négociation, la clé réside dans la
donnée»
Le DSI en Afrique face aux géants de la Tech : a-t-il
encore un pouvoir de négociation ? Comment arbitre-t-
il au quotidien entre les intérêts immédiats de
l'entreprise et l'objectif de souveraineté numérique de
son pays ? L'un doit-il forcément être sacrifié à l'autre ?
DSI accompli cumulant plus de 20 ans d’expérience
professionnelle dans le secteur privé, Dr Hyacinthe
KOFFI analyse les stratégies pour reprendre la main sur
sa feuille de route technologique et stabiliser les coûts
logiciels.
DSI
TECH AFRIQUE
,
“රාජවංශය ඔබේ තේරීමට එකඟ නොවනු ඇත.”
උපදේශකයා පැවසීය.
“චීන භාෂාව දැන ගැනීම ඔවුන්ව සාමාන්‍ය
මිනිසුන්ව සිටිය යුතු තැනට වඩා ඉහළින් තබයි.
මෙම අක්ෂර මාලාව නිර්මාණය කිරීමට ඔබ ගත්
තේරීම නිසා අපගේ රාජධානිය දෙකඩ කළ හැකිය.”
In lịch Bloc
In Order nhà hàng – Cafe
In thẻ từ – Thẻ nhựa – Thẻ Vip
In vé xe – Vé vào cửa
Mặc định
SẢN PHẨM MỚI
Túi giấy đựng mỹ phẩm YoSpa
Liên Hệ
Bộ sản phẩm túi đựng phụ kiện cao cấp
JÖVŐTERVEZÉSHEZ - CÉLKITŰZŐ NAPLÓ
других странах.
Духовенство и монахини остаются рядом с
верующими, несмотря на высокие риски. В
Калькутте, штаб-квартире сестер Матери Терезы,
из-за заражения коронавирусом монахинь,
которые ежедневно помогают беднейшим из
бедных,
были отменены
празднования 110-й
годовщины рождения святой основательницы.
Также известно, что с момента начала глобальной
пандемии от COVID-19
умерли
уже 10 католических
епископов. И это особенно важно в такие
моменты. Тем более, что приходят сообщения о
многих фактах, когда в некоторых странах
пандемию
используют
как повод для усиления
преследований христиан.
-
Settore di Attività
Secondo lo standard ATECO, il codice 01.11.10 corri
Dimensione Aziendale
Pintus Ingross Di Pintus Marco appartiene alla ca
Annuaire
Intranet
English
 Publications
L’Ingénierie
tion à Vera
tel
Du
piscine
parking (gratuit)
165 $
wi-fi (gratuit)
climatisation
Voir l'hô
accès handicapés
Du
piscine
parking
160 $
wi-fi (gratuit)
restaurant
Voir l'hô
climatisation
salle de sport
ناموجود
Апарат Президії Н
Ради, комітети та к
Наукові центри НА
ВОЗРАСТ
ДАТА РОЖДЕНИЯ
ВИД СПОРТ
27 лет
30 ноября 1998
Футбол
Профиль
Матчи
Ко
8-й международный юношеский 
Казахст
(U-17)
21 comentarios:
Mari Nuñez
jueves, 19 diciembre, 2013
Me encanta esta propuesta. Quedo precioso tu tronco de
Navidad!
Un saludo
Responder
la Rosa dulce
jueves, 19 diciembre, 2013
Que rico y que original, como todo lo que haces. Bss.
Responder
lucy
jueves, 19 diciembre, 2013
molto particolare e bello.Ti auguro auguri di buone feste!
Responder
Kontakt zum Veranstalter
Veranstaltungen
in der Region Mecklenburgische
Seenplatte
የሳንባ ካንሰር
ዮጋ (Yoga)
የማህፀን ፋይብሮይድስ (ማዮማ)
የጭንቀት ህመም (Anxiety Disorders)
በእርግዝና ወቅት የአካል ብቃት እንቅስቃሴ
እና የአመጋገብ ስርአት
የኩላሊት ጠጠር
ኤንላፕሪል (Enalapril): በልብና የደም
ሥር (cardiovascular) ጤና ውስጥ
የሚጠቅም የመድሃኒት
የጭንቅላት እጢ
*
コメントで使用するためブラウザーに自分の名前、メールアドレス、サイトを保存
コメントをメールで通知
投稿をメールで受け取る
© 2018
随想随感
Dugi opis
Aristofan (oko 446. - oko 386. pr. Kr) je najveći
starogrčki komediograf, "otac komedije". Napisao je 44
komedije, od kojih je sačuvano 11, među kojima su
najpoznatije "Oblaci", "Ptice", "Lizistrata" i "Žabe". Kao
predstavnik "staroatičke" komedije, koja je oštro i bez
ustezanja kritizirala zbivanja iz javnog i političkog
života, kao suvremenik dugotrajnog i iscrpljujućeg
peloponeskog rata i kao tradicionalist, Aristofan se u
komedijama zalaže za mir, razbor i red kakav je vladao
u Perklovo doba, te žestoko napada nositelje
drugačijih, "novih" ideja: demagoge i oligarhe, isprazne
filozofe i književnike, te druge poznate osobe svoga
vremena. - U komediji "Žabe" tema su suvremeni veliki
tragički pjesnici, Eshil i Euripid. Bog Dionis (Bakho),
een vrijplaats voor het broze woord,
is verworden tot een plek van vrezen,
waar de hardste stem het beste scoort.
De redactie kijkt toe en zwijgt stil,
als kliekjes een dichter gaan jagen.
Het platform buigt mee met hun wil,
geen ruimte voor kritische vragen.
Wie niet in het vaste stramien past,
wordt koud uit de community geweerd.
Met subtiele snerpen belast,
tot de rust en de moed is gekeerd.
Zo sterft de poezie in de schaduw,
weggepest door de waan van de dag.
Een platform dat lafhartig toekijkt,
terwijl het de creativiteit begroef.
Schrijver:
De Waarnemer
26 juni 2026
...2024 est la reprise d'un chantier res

## Your assignment:
Please repeat the listing word for word.

## Solution:
négociation, la clé réside dans la
donnée»
Le DSI en Afrique face aux géants de la Tech : a-t-il
encore un pouvoir de négociation ? Comment arbitre-t-
il au quotidien entre les intérêts immédiats de
l'entreprise et l'objectif de souveraineté numérique de
son pays ? L'un doit-il forcément être sacrifié à l'autre ?
DSI accompli cumulant plus de 20 ans d’expérience
professionnelle dans le secteur privé, Dr Hyacinthe
KOFFI analyse les stratégies pour reprendre la main sur
sa feuille de route technologique et stabiliser les coûts
logiciels.
DSI
TECH AFRIQUE
,
“රාජවංශය ඔබේ තේරීමට එකඟ නොවනු ඇත.”
උපදේශකයා පැවසීය.
“චීන භාෂාව දැන ගැනීම ඔවුන්ව සාමාන්‍ය
මිනිසුන්ව සිටිය යුතු තැනට වඩා ඉහළින් තබයි.
මෙම අක්ෂර මාලාව නිර්මාණය කිරීමට ඔබ ගත්
තේරීම නිසා අපගේ රාජධානිය දෙකඩ කළ හැකිය.”
In lịch Bloc
In Order nhà hàng – Cafe
In thẻ từ – Thẻ nhựa – Thẻ Vip
In vé xe – Vé vào cửa
Mặc định
SẢN PHẨM MỚI
Túi giấy đựng mỹ phẩm YoSpa
Liên Hệ
Bộ sản phẩm túi đựng phụ kiện cao cấp
JÖVŐTERVEZÉSHEZ - CÉLKITŰZŐ NAPLÓ
других странах.
Духовенство и монахини остаются рядом с
верующими, несмотря на высокие риски. В
Калькутте, штаб-квартире сестер Матери Терезы,
из-за заражения коронавирусом монахинь,
которые ежедневно помогают беднейшим из
бедных,
были отменены
празднования 110-й
годовщины рождения святой основательницы.
Также известно, что с момента начала глобальной
пандемии от COVID-19
умерли
уже 10 католических
епископов. И это особенно важно в такие
моменты. Тем более, что приходят сообщения о
многих фактах, когда в некоторых странах
пандемию
используют
как повод для усиления
преследований христиан.
-
Settore di Attività
Secondo lo standard ATECO, il codice 01.11.10 corri
Dimensione Aziendale
Pintus Ingross Di Pintus Marco appartiene alla ca
Annuaire
Intranet
English
 Publications
L’Ingénierie
tion à Vera
tel
Du
piscine
parking (gratuit)
165 $
wi-fi (gratuit)
climatisation
Voir l'hô
accès handicapés
Du
piscine
parking
160 $
wi-fi (gratuit)
restaurant
Voir l'hô
climatisation
salle de sport
ناموجود
Апарат Президії Н
Ради, комітети та к
Наукові центри НА
ВОЗРАСТ
ДАТА РОЖДЕНИЯ
ВИД СПОРТ
27 лет
30 ноября 1998
Футбол
Профиль
Матчи
Ко
8-й международный юношеский 
Казахст
(U-17)
21 comentarios:
Mari Nuñez
jueves, 19 diciembre, 2013
Me encanta esta propuesta. Quedo precioso tu tronco de
Navidad!
Un saludo
Responder
la Rosa dulce
jueves, 19 diciembre, 2013
Que rico y que original, como todo lo que haces. Bss.
Responder
lucy
jueves, 19 diciembre, 2013
molto particolare e bello.Ti auguro auguri di buone feste!
Responder
Kontakt zum Veranstalter
Veranstaltungen
in der Region Mecklenburgische
Seenplatte
የሳንባ ካንሰር
ዮጋ (Yoga)
የማህፀን ፋይብሮይድስ (ማዮማ)
የጭንቀት ህመም (Anxiety Disorders)
በእርግዝና ወቅት የአካል ብቃት እንቅስቃሴ
እና የአመጋገብ ስርአት
የኩላሊት ጠጠር
ኤንላፕሪል (Enalapril): በልብና የደም
ሥር (cardiovascular) ጤና ውስጥ
የሚጠቅም የመድሃኒት
የጭንቅላት እጢ
*
コメントで使用するためブラウザーに自分の名前、メールアドレス、サイトを保存
コメントをメールで通知
投稿をメールで受け取る
© 2018
随想随感
Dugi opis
Aristofan (oko 446. - oko 386. pr. Kr) je najveći
starogrčki komediograf, "otac komedije". Napisao je 44
komedije, od kojih je sačuvano 11, među kojima su
najpoznatije "Oblaci", "Ptice", "Lizistrata" i "Žabe". Kao
predstavnik "staroatičke" komedije, koja je oštro i bez
ustezanja kritizirala zbivanja iz javnog i političkog
života, kao suvremenik dugotrajnog i iscrpljujućeg
peloponeskog rata i kao tradicionalist, Aristofan se u
komedijama zalaže za mir, razbor i red kakav je vladao
u Perklovo doba, te žestoko napada nositelje
drugačijih, "novih" ideja: demagoge i oligarhe, isprazne
filozofe i književnike, te druge poznate osobe svoga
vremena. - U komediji "Žabe" tema su suvremeni veliki
tragički pjesnici, Eshil i Euripid. Bog Dionis (Bakho),
een vrijplaats voor het broze woord,
is verworden tot een plek van vrezen,
waar de hardste stem het beste scoort.
De redactie kijkt toe en zwijgt stil,
als kliekjes een dichter gaan jagen.
Het platform buigt mee met hun wil,
geen ruimte voor kritische vragen.
Wie niet in het vaste stramien past,
wordt koud uit de community geweerd.
Met subtiele snerpen belast,
tot de rust en de moed is gekeerd.
Zo sterft de poezie in de schaduw,
weggepest door de waan van de dag.
Een platform dat lafhartig toekijkt,
terwijl het de creativiteit begroef.
Schrijver:
De Waarnemer
26 juni 2026
...2024 est la reprise d'un chantier res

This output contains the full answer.